I've been using GitHub for managing releases, which gives us some essential features like branch protection, mandatory reviews, and CI checks, but I've noticed that these don't catch every issue that can arise. I'm curious to hear from the community about any advanced rules or guardrails you've implemented beyond GitHub's defaults. For instance, do you set limits on the size or complexity of pull requests? Do you ensure PRs are directly tied to specific tickets or project goals? Have you automated any checks to ensure the quality of reviews? Also, I'd love to know about any company-wide rules that have significantly improved your release process. If you have any practical examples where these additional governance measures have prevented incidents, please share, especially for situations where GitHub's built-in protections might fall short.
3 Answers
I mainly use GitLab, which scans everything with security prevention features turned on. While it costs money, it caught several issues recently, like the npm problems with the debug module, preventing those deployments.
For me, monitoring key metrics with Argo rollouts is the main thing. My job isn’t to micromanage the release quality; it’s to ensure that it goes out smoothly and that we can roll it back if necessary if something goes wrong.
Is that really enough for services that serve end users? I wonder if that might leave some gaps.
We’ve put some effective guardrails in place that have stopped issues before they escalate:
- **SLO-gated canaries**: With Argo/Flagger, we can automatically pause or roll back releases based on specific error rates.
- **Risk labels and size budgets**: We’ve set thresholds for PRs, so any that exceed 400 lines of code require a rollback plan and a demo before merging.
- **Enforced DB migrations**: We only allow safe migration steps, avoiding destructive changes all at once.
- **Contract tests**: Using Pact helps us catch breaking changes at service boundaries, like mismatched headers.

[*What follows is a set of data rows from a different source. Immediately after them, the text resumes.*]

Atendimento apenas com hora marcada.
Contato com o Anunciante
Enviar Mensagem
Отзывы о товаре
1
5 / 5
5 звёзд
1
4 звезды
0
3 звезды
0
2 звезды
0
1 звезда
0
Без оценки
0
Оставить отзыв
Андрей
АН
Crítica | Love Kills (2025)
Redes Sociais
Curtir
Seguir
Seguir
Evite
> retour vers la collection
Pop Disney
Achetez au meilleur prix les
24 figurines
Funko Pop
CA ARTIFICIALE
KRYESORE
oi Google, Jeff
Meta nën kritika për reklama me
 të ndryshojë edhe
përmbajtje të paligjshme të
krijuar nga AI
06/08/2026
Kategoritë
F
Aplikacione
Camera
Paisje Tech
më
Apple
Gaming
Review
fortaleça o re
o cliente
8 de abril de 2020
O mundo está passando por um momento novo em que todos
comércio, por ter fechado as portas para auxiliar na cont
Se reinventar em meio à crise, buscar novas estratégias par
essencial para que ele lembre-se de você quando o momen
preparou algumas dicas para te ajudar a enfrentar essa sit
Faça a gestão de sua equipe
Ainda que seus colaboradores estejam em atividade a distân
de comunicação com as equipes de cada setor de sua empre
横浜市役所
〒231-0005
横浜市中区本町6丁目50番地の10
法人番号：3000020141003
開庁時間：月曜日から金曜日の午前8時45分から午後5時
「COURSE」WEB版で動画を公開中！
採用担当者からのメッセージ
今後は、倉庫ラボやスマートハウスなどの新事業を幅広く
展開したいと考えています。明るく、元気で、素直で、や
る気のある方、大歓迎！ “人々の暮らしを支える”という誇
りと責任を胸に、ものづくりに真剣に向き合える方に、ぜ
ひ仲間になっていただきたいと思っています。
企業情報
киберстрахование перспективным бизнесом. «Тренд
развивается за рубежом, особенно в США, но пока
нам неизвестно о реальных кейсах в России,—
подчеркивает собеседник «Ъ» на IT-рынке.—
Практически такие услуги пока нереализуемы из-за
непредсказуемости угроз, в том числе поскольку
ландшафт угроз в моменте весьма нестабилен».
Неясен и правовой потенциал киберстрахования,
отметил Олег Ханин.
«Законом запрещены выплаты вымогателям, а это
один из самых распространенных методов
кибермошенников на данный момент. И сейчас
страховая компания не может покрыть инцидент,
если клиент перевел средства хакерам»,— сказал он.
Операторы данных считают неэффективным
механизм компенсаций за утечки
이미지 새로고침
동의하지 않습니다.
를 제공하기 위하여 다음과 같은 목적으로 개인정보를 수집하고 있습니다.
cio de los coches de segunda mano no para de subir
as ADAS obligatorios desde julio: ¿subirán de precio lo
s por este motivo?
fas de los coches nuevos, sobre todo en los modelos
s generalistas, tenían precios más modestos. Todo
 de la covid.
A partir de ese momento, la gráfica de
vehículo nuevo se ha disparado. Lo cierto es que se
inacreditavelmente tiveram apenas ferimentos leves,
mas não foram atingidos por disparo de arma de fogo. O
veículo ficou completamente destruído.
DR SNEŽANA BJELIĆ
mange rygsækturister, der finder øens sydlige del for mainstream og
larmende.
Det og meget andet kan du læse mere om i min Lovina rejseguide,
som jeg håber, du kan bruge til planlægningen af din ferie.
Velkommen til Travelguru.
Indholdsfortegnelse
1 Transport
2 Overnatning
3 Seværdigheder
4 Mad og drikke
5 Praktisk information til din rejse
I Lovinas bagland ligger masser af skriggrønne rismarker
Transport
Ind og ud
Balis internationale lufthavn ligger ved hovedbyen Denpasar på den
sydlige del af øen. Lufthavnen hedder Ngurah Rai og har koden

- **Policy-as-code**: With tools like OPA and Conftest, we enforce rules against things like wildcard IAM roles and ensure proper tagging on Terraform plans.
- **Post-deploy verifications**: We perform synthetic checks and monitor key performance indicators before we’re done with the deployment.
These measures have been lightweight yet effective, preventing issues like a production-drop migration and silent API breaks.
Great list! We also use Warestack, which enforces similar rules, like requiring additional reviews for PRs under 400 LOC. It checks that PRs align with PM objectives and blocks reviews outside of working hours. This system allows exceptions for urgent fixes, so we don’t face unnecessary blockers. We're also looking into more proactive guardrails to catch issues before code goes to production.
I'm on GitHub, but I’ll definitely borrow some ideas from GitLab! Are there specific guidelines you've implemented that ensure safety without slowing the team down?